The entries that follow should come back exactly, with no pictures among them.
Top of Input
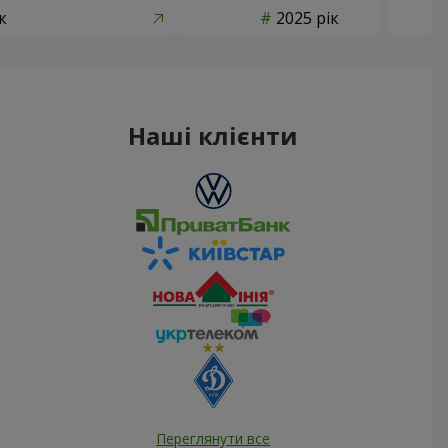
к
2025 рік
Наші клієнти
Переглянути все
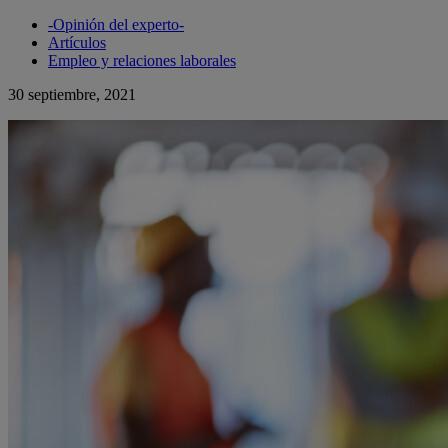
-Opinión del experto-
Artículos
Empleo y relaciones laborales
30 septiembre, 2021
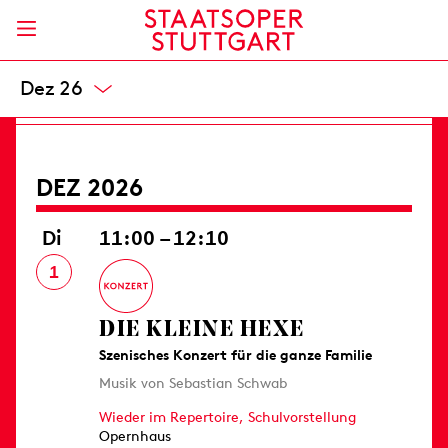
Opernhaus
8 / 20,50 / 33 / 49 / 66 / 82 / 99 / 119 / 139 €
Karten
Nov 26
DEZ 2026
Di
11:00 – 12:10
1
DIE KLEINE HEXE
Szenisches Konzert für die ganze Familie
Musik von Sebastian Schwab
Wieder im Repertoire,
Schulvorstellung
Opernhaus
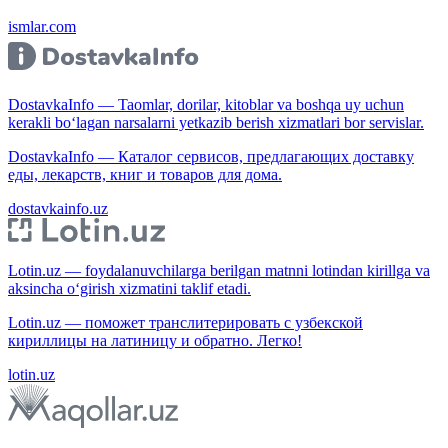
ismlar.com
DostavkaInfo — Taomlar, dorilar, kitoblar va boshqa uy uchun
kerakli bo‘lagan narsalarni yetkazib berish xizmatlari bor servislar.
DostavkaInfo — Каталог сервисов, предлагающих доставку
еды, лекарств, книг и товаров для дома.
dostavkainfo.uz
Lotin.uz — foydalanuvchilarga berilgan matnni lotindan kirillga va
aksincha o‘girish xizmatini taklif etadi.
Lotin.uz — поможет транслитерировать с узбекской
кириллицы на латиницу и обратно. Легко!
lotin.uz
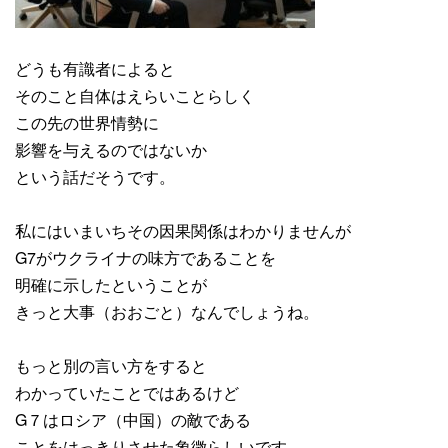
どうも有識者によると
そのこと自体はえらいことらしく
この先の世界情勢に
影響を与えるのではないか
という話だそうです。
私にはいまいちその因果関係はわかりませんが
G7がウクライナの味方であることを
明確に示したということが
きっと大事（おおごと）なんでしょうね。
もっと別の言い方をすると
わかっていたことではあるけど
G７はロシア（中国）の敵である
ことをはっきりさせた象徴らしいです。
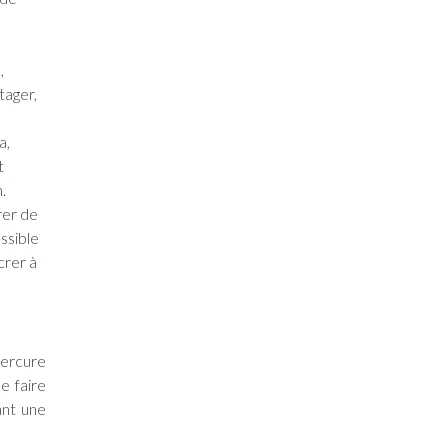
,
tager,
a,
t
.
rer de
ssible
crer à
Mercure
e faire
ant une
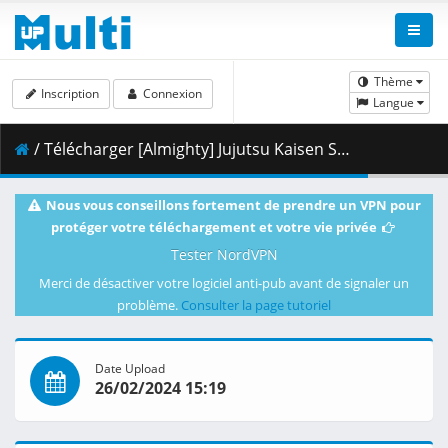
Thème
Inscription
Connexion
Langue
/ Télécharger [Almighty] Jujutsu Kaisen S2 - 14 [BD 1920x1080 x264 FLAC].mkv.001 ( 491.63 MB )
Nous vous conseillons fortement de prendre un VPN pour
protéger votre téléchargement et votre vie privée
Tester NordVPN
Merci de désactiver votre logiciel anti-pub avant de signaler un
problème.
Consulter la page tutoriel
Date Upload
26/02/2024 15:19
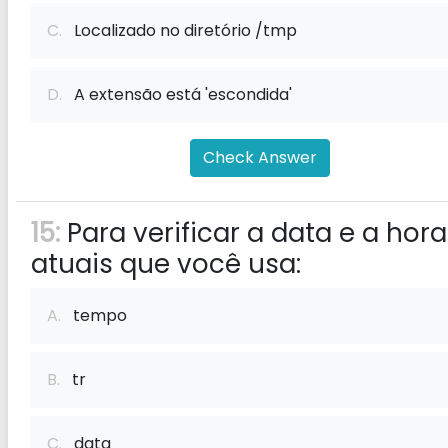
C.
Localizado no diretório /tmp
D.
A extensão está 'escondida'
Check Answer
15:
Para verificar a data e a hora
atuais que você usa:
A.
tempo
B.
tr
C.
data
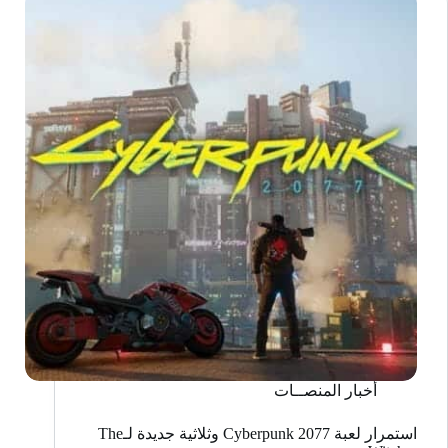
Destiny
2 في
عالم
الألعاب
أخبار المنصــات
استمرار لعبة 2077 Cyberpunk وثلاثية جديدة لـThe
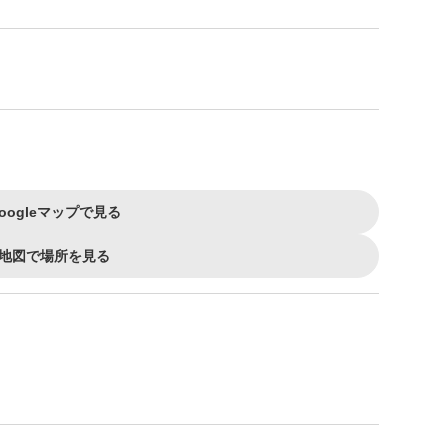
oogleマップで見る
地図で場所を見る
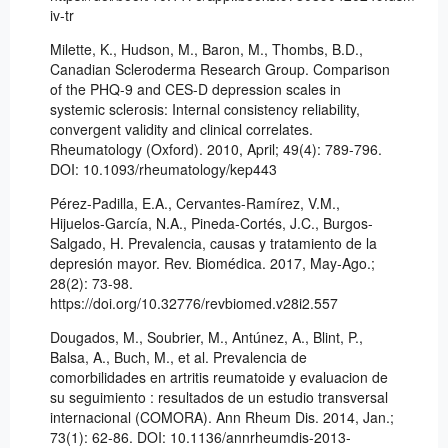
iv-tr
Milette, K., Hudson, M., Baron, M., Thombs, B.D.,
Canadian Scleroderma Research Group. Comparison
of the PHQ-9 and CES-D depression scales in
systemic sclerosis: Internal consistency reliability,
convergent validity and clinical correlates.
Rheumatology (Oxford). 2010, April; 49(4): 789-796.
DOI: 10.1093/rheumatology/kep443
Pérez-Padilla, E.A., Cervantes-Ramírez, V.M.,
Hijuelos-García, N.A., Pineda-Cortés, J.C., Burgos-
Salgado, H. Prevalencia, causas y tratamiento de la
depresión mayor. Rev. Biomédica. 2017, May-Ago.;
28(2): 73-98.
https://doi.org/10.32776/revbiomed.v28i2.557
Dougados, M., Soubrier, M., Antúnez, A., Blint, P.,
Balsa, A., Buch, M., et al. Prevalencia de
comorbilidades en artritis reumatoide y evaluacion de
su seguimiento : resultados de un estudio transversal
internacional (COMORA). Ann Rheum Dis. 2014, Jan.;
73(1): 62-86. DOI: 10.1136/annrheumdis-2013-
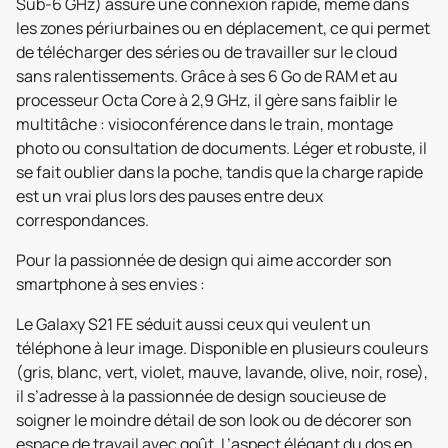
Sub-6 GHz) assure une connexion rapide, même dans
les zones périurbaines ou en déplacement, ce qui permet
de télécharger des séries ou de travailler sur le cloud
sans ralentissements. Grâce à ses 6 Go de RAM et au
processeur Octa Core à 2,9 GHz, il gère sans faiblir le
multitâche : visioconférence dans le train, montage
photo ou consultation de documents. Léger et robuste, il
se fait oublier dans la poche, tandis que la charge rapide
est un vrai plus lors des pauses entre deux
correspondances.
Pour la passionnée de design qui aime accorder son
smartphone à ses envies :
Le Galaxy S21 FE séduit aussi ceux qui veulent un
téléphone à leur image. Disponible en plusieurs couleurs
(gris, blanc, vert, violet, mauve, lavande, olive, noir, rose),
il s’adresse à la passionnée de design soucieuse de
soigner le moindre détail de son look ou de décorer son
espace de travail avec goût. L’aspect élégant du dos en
Bottom of Input
## Result of this task
к
2025 рік
Наші клієнти
Переглянути все
-Opinión del experto-
Artículos
Empleo y relaciones laborales
30 septiembre, 2021
Opernhaus
8 / 20,50 / 33 / 49 / 66 / 82 / 99 / 119 / 139 €
Karten
Nov 26
DEZ 2026
Di
11:00 – 12:10
1
DIE KLEINE HEXE
Szenisches Konzert für die ganze Familie
Musik von Sebastian Schwab
Wieder im Repertoire,
Schulvorstellung
Opernhaus
ismlar.com
DostavkaInfo — Taomlar, dorilar, kitoblar va boshqa uy uchun
kerakli bo‘lagan narsalarni yetkazib berish xizmatlari bor servislar.
DostavkaInfo — Каталог сервисов, предлагающих доставку
еды, лекарств, книг и товаров для дома.
dostavkainfo.uz
Lotin.uz — foydalanuvchilarga berilgan matnni lotindan kirillga va
aksincha o‘girish xizmatini taklif etadi.
Lotin.uz — поможет транслитерировать с узбекской
кириллицы на латиницу и обратно. Легко!
lotin.uz
どうも有識者によると
そのこと自体はえらいことらしく
この先の世界情勢に
影響を与えるのではないか
という話だそうです。
私にはいまいちその因果関係はわかりませんが
G7がウクライナの味方であることを
明確に示したということが
きっと大事（おおごと）なんでしょうね。
もっと別の言い方をすると
わかっていたことではあるけど
G７はロシア（中国）の敵である
ことをはっきりさせた象徴らしいです。
,
tager,
a,
t
.
rer de
ssible
crer à
Mercure
e faire
ant une
Thème
Inscription
Connexion
Langue
/ Télécharger [Almighty] Jujutsu Kaisen S2 - 14 [BD 1920x1080 x264 FLAC].mkv.001 ( 491.63 MB )
Nous vous conseillons fortement de prendre un VPN pour
protéger votre téléchargement et votre vie privée
Tester NordVPN
Merci de désactiver votre logiciel anti-pub avant de signaler un
problème.
Consulter la page tutoriel
Date Upload
26/02/2024 15:19
C.
Localizado no diretório /tmp
D.
A extensão está 'escondida'
Check Answer
15:
Para verificar a data e a hora
atuais que você usa:
A.
tempo
B.
tr
C.
data
Destiny
2 في
عالم
الألعاب
أخبار المنصــات
استمرار لعبة 2077 Cyberpunk وثلاثية جديدة لـThe
oogleマップで見る
地図で場所を見る
iv-tr
Milette, K., Hudson, M., Baron, M., Thombs, B.D.,
Canadian Scleroderma Research Group. Comparison
of the PHQ-9 and CES-D depression scales in
systemic sclerosis: Internal consistency reliability,
convergent validity and clinical correlates.
Rheumatology (Oxford). 2010, April; 49(4): 789-796.
DOI: 10.1093/rheumatology/kep443
Pérez-Padilla, E.A., Cervantes-Ramírez, V.M.,
Hijuelos-García, N.A., Pineda-Cortés, J.C., Burgos-
Salgado, H. Prevalencia, causas y tratamiento de la
depresión mayor. Rev. Biomédica. 2017, May-Ago.;
28(2): 73-98.
https://doi.org/10.32776/revbiomed.v28i2.557
Dougados, M., Soubrier, M., Antúnez, A., Blint, P.,
Balsa, A., Buch, M., et al. Prevalencia de
comorbilidades en artritis reumatoide y evaluacion de
su seguimiento : resultados de un estudio transversal
internacional (COMORA). Ann Rheum Dis. 2014, Jan.;
73(1): 62-86. DOI: 10.1136/annrheumdis-2013-
Sub-6 GHz) assure une connexion rapide, même dans
les zones périurbaines ou en déplacement, ce qui permet
de télécharger des séries ou de travailler sur le cloud
sans ralentissements. Grâce à ses 6 Go de RAM et au
processeur Octa Core à 2,9 GHz, il gère sans faiblir le
multitâche : visioconférence dans le train, montage
photo ou consultation de documents. Léger et robuste, il
se fait oublier dans la poche, tandis que la charge rapide
est un vrai plus lors des pauses entre deux
correspondances.
Pour la passionnée de design qui aime accorder son
smartphone à ses envies :
Le Galaxy S21 FE séduit aussi ceux qui veulent un
téléphone à leur image. Disponible en plusieurs couleurs
(gris, blanc, vert, violet, mauve, lavande, olive, noir, rose),
il s’adresse à la passionnée de design soucieuse de
soigner le moindre détail de son look ou de décorer son
espace de travail avec goût. L’aspect élégant du dos en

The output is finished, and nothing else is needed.